Costa Rica News – Luis Guillermo Solis is a professional historian, but his life as president of Costa Rica has thrust him squarely into the present, where he has become a voice for sustainable development, activism on climate change and peace.
He echoed the same themes Saturday when he visited Pittsburgh to accept an honorary doctor of laws degree from Duquesne University.
Flanked by the American and Costa Rican flags, Solis, 56, thanked officials at Duquesne for the degree, calling it “an unexpected gift.”
Solis, who has studied in the United States twice as a Fulbright scholar, said his nation’s decision to rely exclusively on international law is one of the reasons he cherishes its relationship with the Catholic law school in Pittsburgh.
“Peace begins with a rule of law,” Solis told the crowd at Duquesne.
“We are also aware that there will be no peace without sustainable development. There will be no peace as long as there is poverty,” he said. “There will be no peace while we destroy our communities’ inhabitants. There will be no peace while large sectors of humanity do not have guaranteed access to drinking water. There will be no peace while we fail to understand that humanity and all of planet earth’s biodiversity can and should grow together.”
Solis, a professor of history and political science at University of Costa Rica, became the nation’s president this year.
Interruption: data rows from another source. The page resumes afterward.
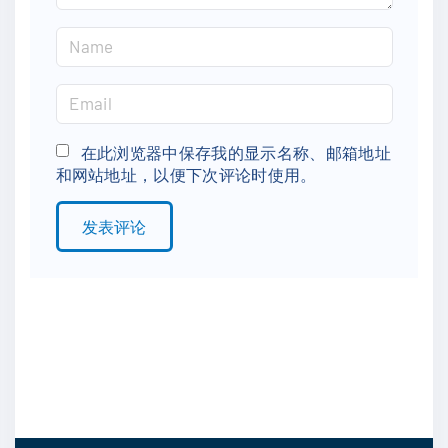
N
a
m
E
e
m
*
a
在此浏览器中保存我的显示名称、邮箱地址
和网站地址，以便下次评论时使用。
i
l
*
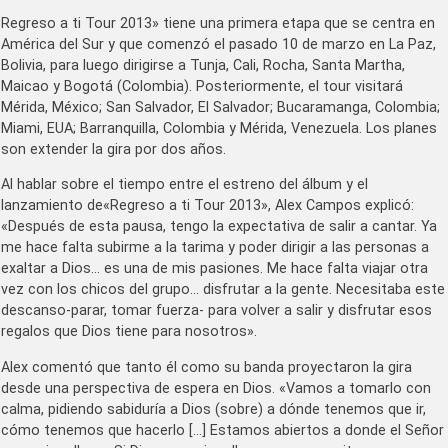
Regreso a ti Tour 2013» tiene una primera etapa que se centra en
América del Sur y que comenzó el pasado 10 de marzo en La Paz,
Bolivia, para luego dirigirse a Tunja, Cali, Rocha, Santa Martha,
Maicao y Bogotá (Colombia). Posteriormente, el tour visitará
Mérida, México; San Salvador, El Salvador; Bucaramanga, Colombia;
Miami, EUA; Barranquilla, Colombia y Mérida, Venezuela. Los planes
son extender la gira por dos años.
Al hablar sobre el tiempo entre el estreno del álbum y el
lanzamiento de«Regreso a ti Tour 2013», Alex Campos explicó:
«Después de esta pausa, tengo la expectativa de salir a cantar. Ya
me hace falta subirme a la tarima y poder dirigir a las personas a
exaltar a Dios… es una de mis pasiones. Me hace falta viajar otra
vez con los chicos del grupo… disfrutar a la gente. Necesitaba este
descanso-parar, tomar fuerza- para volver a salir y disfrutar esos
regalos que Dios tiene para nosotros».
Alex comentó que tanto él como su banda proyectaron la gira
desde una perspectiva de espera en Dios. «Vamos a tomarlo con
calma, pidiendo sabiduría a Dios (sobre) a dónde tenemos que ir,
cómo tenemos que hacerlo […] Estamos abiertos a donde el Señor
Although Costa Rica, a nation of 4.5 million that is slightly smaller than Vermont and has been a democracy since 1889, is considered one of Latin America’s most stable democracies, Solis said much work remains.
“I would like to see Costa Rica grow stronger following a democracy such as yours. When we have solid institutions the rule of law can be upheld,” Solis said.
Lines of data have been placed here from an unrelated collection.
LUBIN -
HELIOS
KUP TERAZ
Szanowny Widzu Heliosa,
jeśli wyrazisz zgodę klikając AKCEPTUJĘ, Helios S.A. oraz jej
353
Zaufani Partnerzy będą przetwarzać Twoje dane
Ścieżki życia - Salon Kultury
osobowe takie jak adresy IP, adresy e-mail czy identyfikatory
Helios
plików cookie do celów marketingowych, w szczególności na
The Saturday ceremony marked the culmination of a relationship between Duquesne and Costa Rica that began when Duquesne law professor Robert Barker, then a Peace Corps volunteer, visited Costa Rica in 1968 to tour its newly established legal clinics.
Barker, who teaches constitutional and international law, said he hopes the relationship between Duquesne and the Costa Rican judicial and legal system, which has included exchanges between the university and Costa Rican professors and judges, will flourish.
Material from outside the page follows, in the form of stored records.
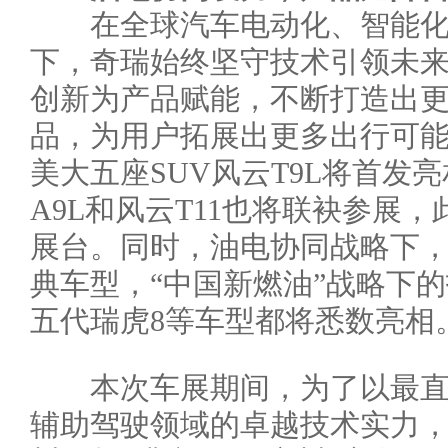
在全球汽车电动化、智能化
下，奇瑞始终坚守技术引领未
创新为产品赋能，不断打造出
品，为用户拓展出更多出行可
美大五座SUV风云T9L将首发
A9L和风云T11也将联袂参展，
展台。同时，油电协同战略下
典车型，“中国新燃油”战略下
五代瑞虎8等车型都将悉数亮相
本次车展期间，为了以最直
辅助驾驶领域的卓越技术实力，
“I hope we’re just getting started,” Barker said as law professors and students lined up to greet Solis.
Duquesne Law School Dean Ken Gormley, who lectured in Costa Rica earlier this year, said he is proud to partner with the nation’s judicial and legal education system.
“(Costa Rica) is a stable and advanced democracy. It is (a) strong economy. It has placed a high priority on the rule of law,” Gormley said.